__Problem details__
Please copy the data starting at the line that contains "Record the volume from the measuring" and ending at the line that contains "Value: 110 mL", leaving out the pictures.

__Task data__
[Start of section]

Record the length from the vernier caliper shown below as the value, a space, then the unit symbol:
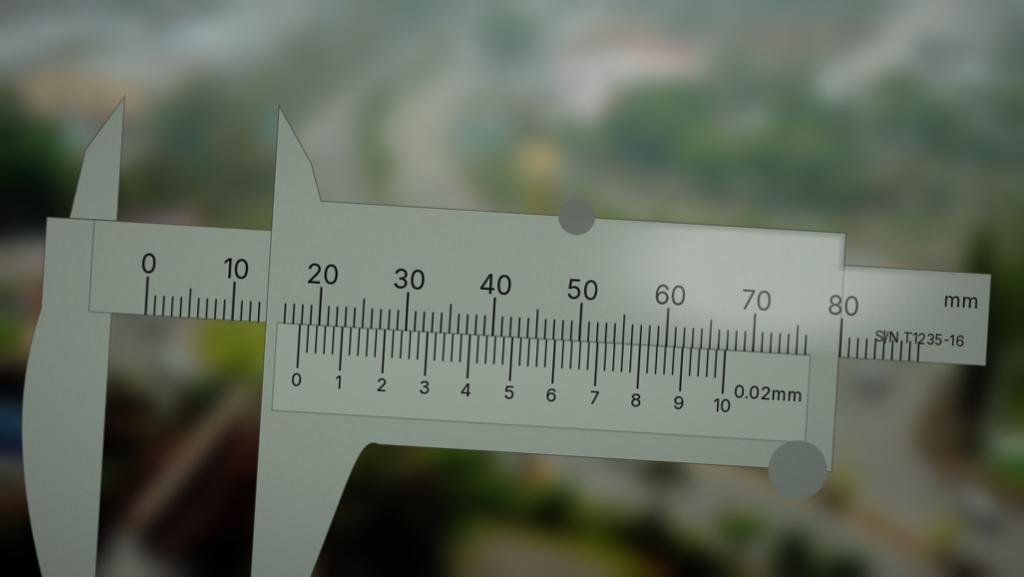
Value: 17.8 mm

[End of section]
[Start of section]

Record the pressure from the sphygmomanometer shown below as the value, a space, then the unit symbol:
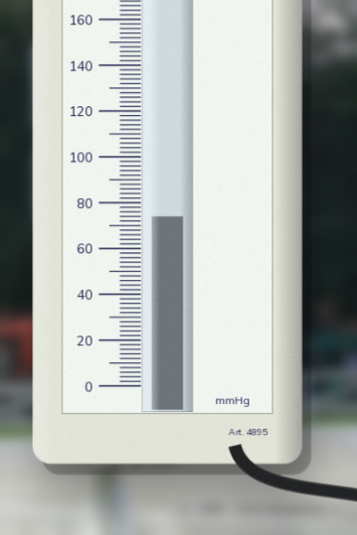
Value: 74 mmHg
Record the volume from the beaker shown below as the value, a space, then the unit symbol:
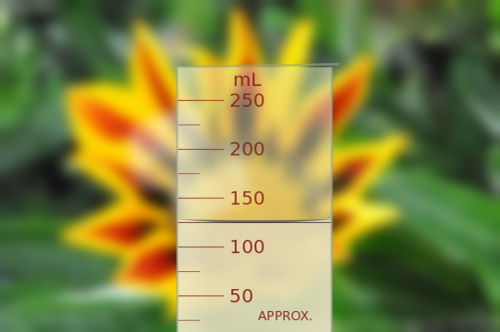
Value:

[End of section]
[Start of section]

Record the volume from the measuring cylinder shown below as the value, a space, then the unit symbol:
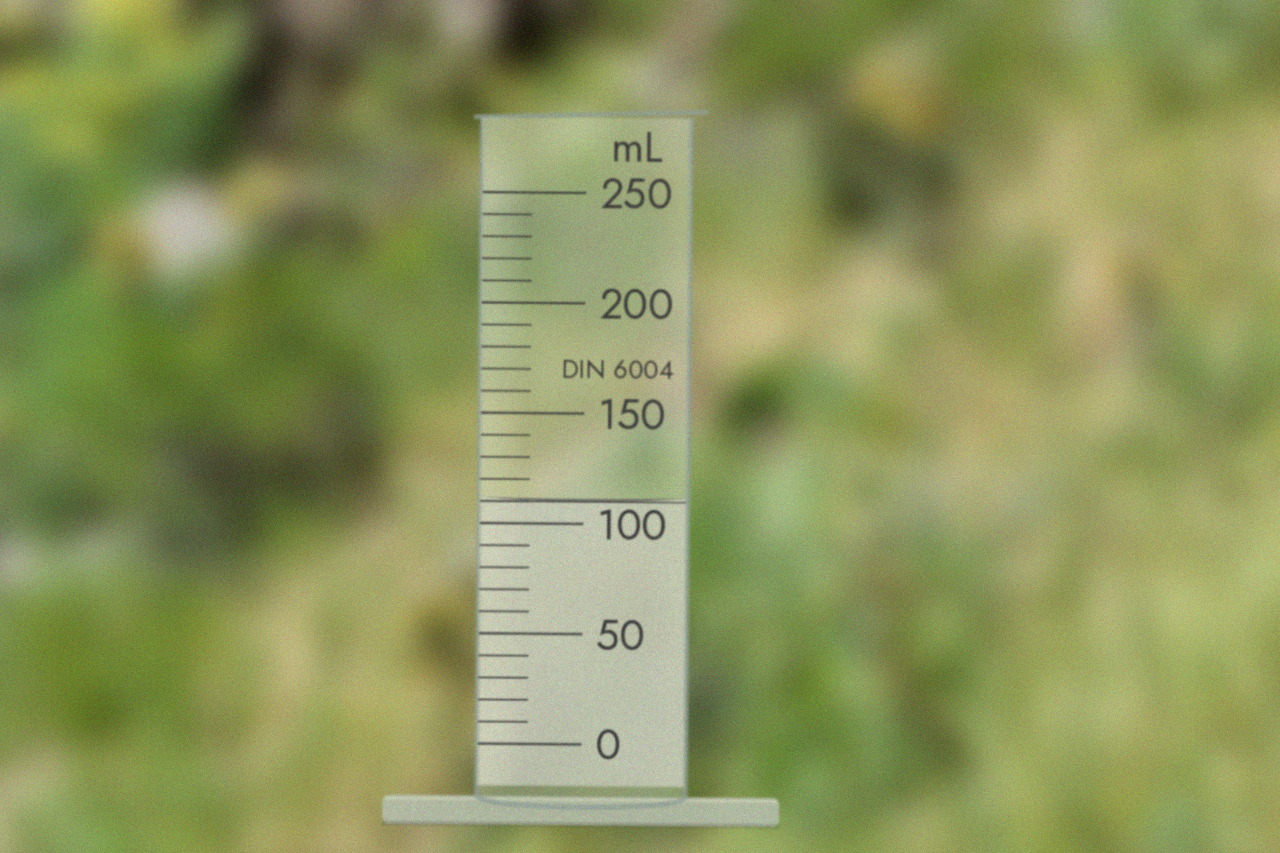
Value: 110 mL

[End of section]

__Output of the exercise__
Record the volume from the measuring cylinder shown below as the value, a space, then the unit symbol:
Value: 110 mL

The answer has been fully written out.